Pour tenter de diminuer la quantité d´enfants abandonnés et de drogués de la région, la Préfecture et le Gouvernement de l´État de São Paulo ont lancé un programme qui vise identifier les trafiquants et à tracer leur profil. Tous les jours, trois fois par jour depuis un mois, 16 policiers photographient discrètement les lieux. Pour repérer les vendeurs, mais aussi pour vérifier chaque semaine s’il y a eu une baisse du nombre d´utilisateurs qui vivent dans les rues. Interrogé par un journaliste de la Folha de São Paulo, le Secrétaire Municipal à la Sécurité Urbaine, Edson Ortega explique : « Notre intention est de lier l´intervention de la police à une aide médicale aux dépendants de la drogue ».

Normalement, les consommateurs de crack refusent cette assistance, qu’elle soit médicale ou sociale. Ils ne veulent pas fréquenter des centres de réhabilitation pour dépendants car, selon eux, il y a ‘trop de règles à suivre’. D´un autre coté, les organismes d’aide sociale ne sont pas tous d´accord d’abriter ces drogués, « qui pourraient apporter des maladies ou démontrer un comportement violent envers d´autres ».

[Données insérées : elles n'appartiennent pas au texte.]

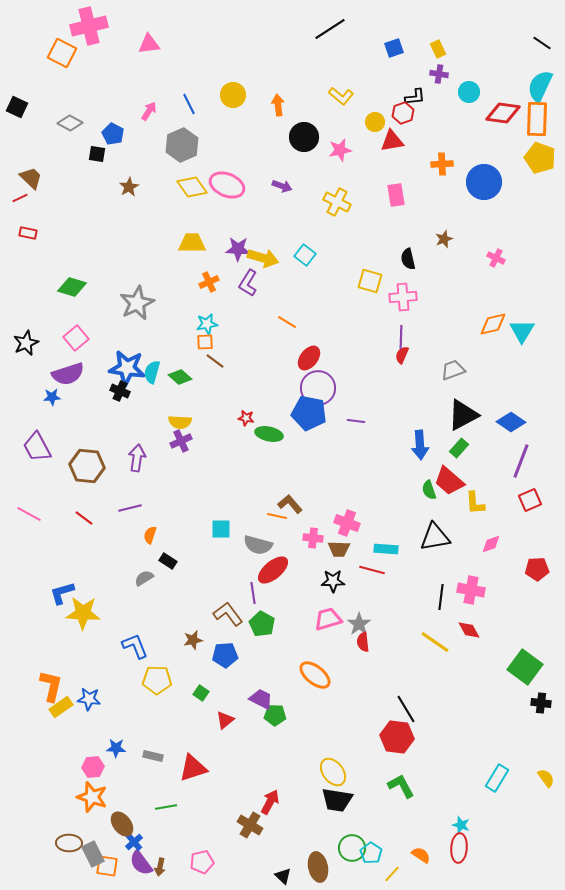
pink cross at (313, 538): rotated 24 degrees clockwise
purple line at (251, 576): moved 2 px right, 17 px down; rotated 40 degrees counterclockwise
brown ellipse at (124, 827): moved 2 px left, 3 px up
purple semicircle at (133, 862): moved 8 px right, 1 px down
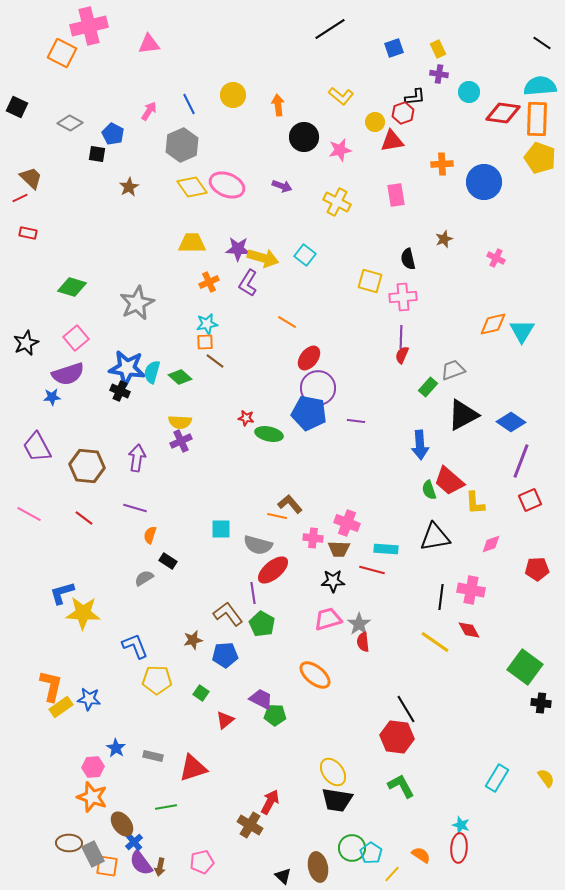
cyan semicircle at (540, 86): rotated 60 degrees clockwise
green rectangle at (459, 448): moved 31 px left, 61 px up
purple line at (130, 508): moved 5 px right; rotated 30 degrees clockwise
blue star at (116, 748): rotated 30 degrees clockwise
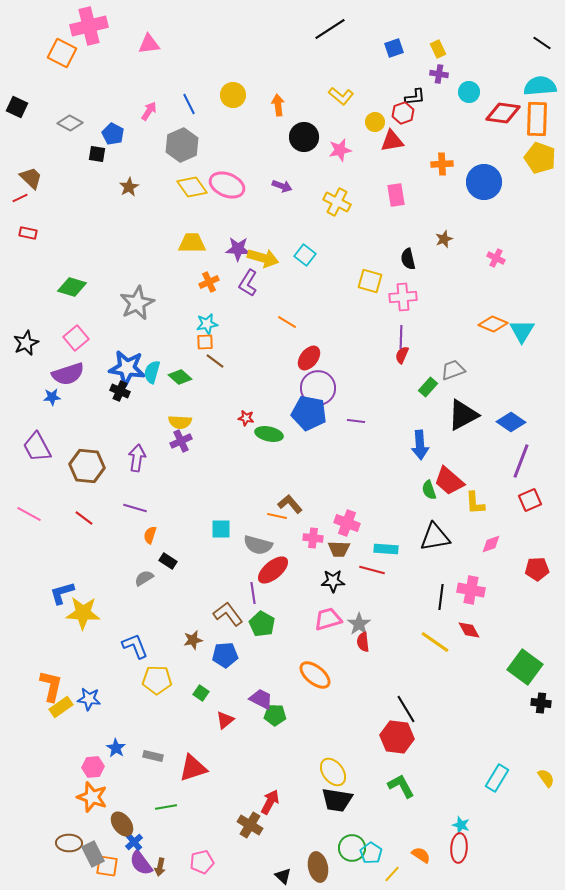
orange diamond at (493, 324): rotated 36 degrees clockwise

cracolandia3Des centres d’accueil ouverts 24h sur 24

Un point de vue qui caractérise bien le manque de préparation et l´incompétence dont font preuve les services de l’Etat en matière d´aide aux dépendants de la drogue. Et des préjugés qui entachent encore les politiques publiques dans ce domaine.

La solution, qui semble faire consensus, serait d´implanter des centres communautaires ouverts 24 heures sur 24, sans obliger les drogués à les fréquenter. Comme cela existe déjà dans d’autres pays, ces centres devraient pouvoir offrir des douches et des activités d’encadrement à ceux qui s’y rendent. Un lieu expérimental de ce genre a été inauguré en juillet au Parque Dom Pedro. Ceux qui y viennent sont chaque jour un peu plus nombreux. Sans qu’on remarque pour autant une baisse significative du nombre de ceux qui vivent dans la rue.

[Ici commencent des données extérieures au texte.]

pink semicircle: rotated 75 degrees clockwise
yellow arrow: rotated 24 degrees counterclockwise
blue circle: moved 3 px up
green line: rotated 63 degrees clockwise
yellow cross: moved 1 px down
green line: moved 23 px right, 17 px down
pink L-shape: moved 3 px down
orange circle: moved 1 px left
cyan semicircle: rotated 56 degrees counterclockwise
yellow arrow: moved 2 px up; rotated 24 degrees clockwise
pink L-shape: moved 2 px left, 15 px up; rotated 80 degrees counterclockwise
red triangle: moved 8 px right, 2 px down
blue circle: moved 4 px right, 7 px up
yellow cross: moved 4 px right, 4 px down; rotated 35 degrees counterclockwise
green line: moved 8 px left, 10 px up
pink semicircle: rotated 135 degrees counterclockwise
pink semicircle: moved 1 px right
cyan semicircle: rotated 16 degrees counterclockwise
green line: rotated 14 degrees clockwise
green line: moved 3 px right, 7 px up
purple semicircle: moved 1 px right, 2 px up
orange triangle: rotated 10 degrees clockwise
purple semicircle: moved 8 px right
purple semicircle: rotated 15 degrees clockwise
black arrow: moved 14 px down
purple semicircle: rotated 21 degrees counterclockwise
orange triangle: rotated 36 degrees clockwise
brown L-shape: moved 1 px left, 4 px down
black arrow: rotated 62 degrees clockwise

Pour faire diminuer pour de bon la fréquentation de Cracolândia, un tel centre devrait pouvoir offrir un accompagnement sanitaire et médical, ce qui n’est pas encore le cas. Et, qui sait, à plus long terme, envisager d’organiser, dans le cadre de son accompagnement, la distribution sous contrôle de drogue pour les plus dépendants. Une question controversée à propos de laquelle la discussion n’a pas encore vraiment commencé au Brésil.